In IdentityNow, users are represented by identities. The identity list serves as a repository for data about users, and can calculate the data that’s authoritative based on admin-configured rules. An identity can also serve as an authoritative account for a user that includes attributes such as a user's first name, last name, and email as well as roles and entitlements used to grant access. Since most users won't ever sign in to IdentityNow, however, they will not be using their identities like accounts.
To access the list of all the identities in your org, go to the Admin interface and select Identities > Identity List.
The list is designed to display a maximum of 250 identities per page. Use the controls at the bottom of the page to see additional identities.
Working with Identities
You can do the following from the identity list:
Remove identities from IdentityNow
Search for and select a specific identity to view and update it. You can search for identities based on the following:
- Account ID
- Display Name
- First Name
- Last Name
IdentityNow searches these identity attributes for values that begin with the search term you entered. If you sort the Status column, the Search field can only search for matches in Account ID and Display Name. To reset this limitation, sort on a different column.
Generating a Report
Depending on the number of accounts in your system, generating a report can take a substantial amount of time. You can close the window and the system will continue to generate the report.
The report always represents when Generate was selected. If identity data is being refreshed at the time, the report reflects the list of identities that were available when you selected the button.
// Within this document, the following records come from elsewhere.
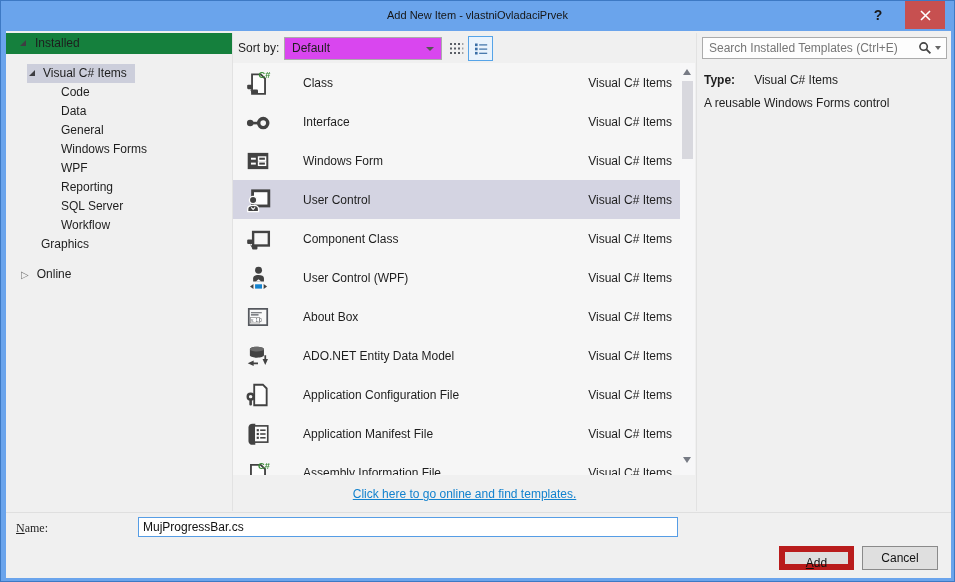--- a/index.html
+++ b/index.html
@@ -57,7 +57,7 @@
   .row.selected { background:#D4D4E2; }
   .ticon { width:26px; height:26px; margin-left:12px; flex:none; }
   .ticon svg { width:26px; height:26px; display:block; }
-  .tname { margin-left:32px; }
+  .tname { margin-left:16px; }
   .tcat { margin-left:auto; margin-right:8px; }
The Generated field shows when the report was last generated.
Viewing Identity Statuses
You can see a status badge beside each identity in the identity list. This status refers to the identity's IdentityNow account. You can find a list of these statuses and what they mean below.
In most cases, you can search for these identity statuses within Search. A sample query to find identities in that status is included where applicable.
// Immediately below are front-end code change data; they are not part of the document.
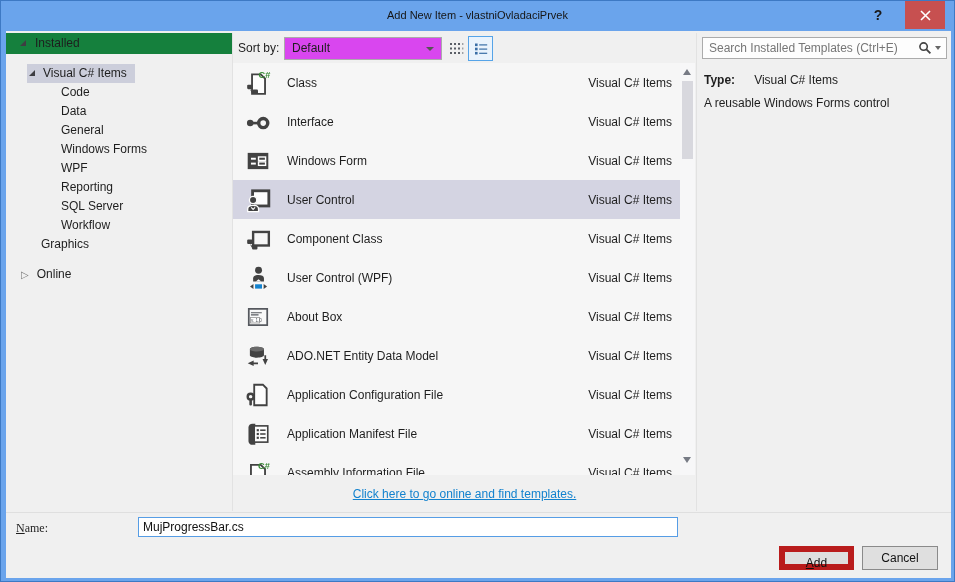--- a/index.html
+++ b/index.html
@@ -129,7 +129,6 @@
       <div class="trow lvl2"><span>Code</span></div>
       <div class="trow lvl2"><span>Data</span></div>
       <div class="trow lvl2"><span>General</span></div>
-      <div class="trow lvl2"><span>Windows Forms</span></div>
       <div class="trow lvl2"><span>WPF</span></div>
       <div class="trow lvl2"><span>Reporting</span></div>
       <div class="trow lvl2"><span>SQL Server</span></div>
|Active||The user has registered for IdentityNow and can sign in.||
|Disabled||The user's IdentityNow account was disabled.||
|Error||The identity is in an error state due to email configuration errors, correlation problems, or other issues. See Resolving an ERROR Status for details.||
|Locked||The user's account has been manually locked, usually due to security concerns.||
|Not Invited||The user hasn't been invited to IdentityNow.||
|Pending||The user has been invited to join IdentityNow, but they haven't registered yet.||Not applicable|
|Warning||The identity's invitation email failed to send. Verify that their email address is correct and reinvite the identity to resolve this status.||Not applicable|
Viewing Identity Details
Select the name (or >) from the list to view additional details such as the following:
- The identity profile used to create the identity
- Their IdentityNow user level permissions
- The last time the identity's information was updated
- Their current lifecycle state
- The last time audit events were generated by or for this identity
Resolving an ERROR Status
Identities with an ERROR status may not be able to login to IdentityNow, so you'll need to address the error for them to regain access.
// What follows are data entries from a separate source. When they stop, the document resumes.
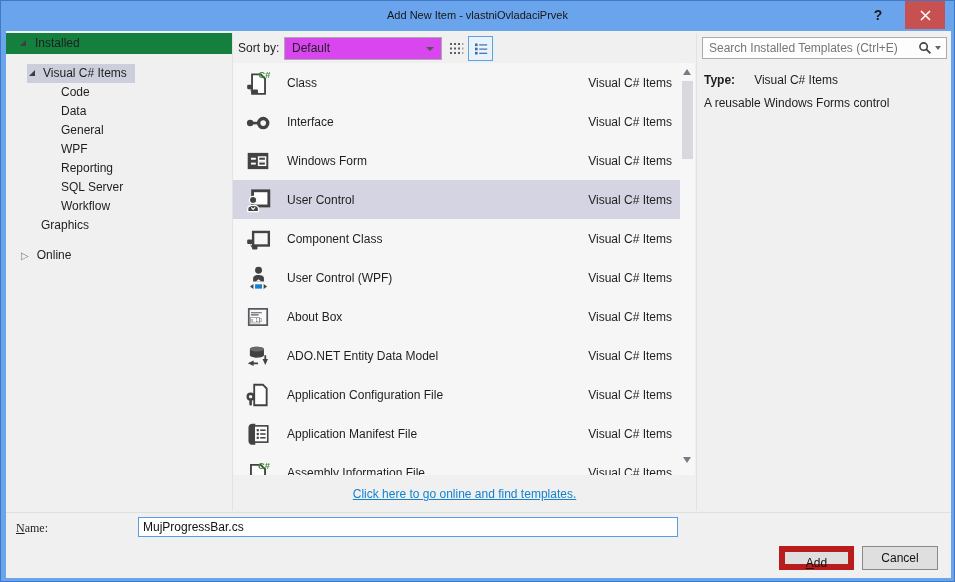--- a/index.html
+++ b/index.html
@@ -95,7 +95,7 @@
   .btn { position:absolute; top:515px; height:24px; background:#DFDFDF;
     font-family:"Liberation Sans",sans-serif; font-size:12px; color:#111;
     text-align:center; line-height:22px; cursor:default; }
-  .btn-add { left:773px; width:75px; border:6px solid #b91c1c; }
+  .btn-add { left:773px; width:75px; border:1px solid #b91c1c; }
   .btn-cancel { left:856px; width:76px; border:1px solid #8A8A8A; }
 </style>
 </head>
An ERROR status may occur because of email configuration errors, authentication source mismatching, or provisioning issues.
Email Configuration Errors
If your identity profile is configured to send an invitation only to a user's alternate email but the user does not have a alternate email configured. Contact your SailPoint customer support specialist if you suspect that this is the issue.
Authentication Source Mismatch
You might have a mismatch between the identity data in the authoritative source of the profile and the source selected in Directory Connection within the Sign In Method panel.
Specifically, users with the ERROR status might have an account in the authoritative source used to create the profile, but they do not have an account in the authentication source you selected in Directory Connection. You must resolve this issue before you'll be able to send these users invitations to register for SailPoint.
Temporarily removing a user from IdentityNow may resolve this and other problems related to user status.
If an identity has more than one account on a source system and a provisioning event is triggered, this generates an error on the identity and no provisioning occurs. This occurs when IdentityNow cannot determine which account should be changed by the provisioning event.
Resetting a User Identity
You may need to reset a user's identity if they have forgotten their authentication information like their answers to knowledge-based questions. Resetting an identity deregisters the user and they will not be able to access IdentityNow until they are reinvited.
To reset the identity and reinvite the user to IdentityNow:
From the Admin interface, select Identities > Identity List.
Select the name of the user you want to reset.
Select Actions > Reset Identity.
The user's status changes from Active to Not Invited.
Return to the Identity List and select the checkbox next to the name of the user you just reset.
Select Invite Users to send an email invitation to the user who can then re-register and change their password.
If your organization has configured pass-through authentication, the user does not have to select the link in the email and can begin by signing in to IdentityNow with their existing username and password.
If your organization does not use pass-through authentication, resetting an identity will also reset their password. If you do have pass-through authentication, these steps will not change your users' passwords.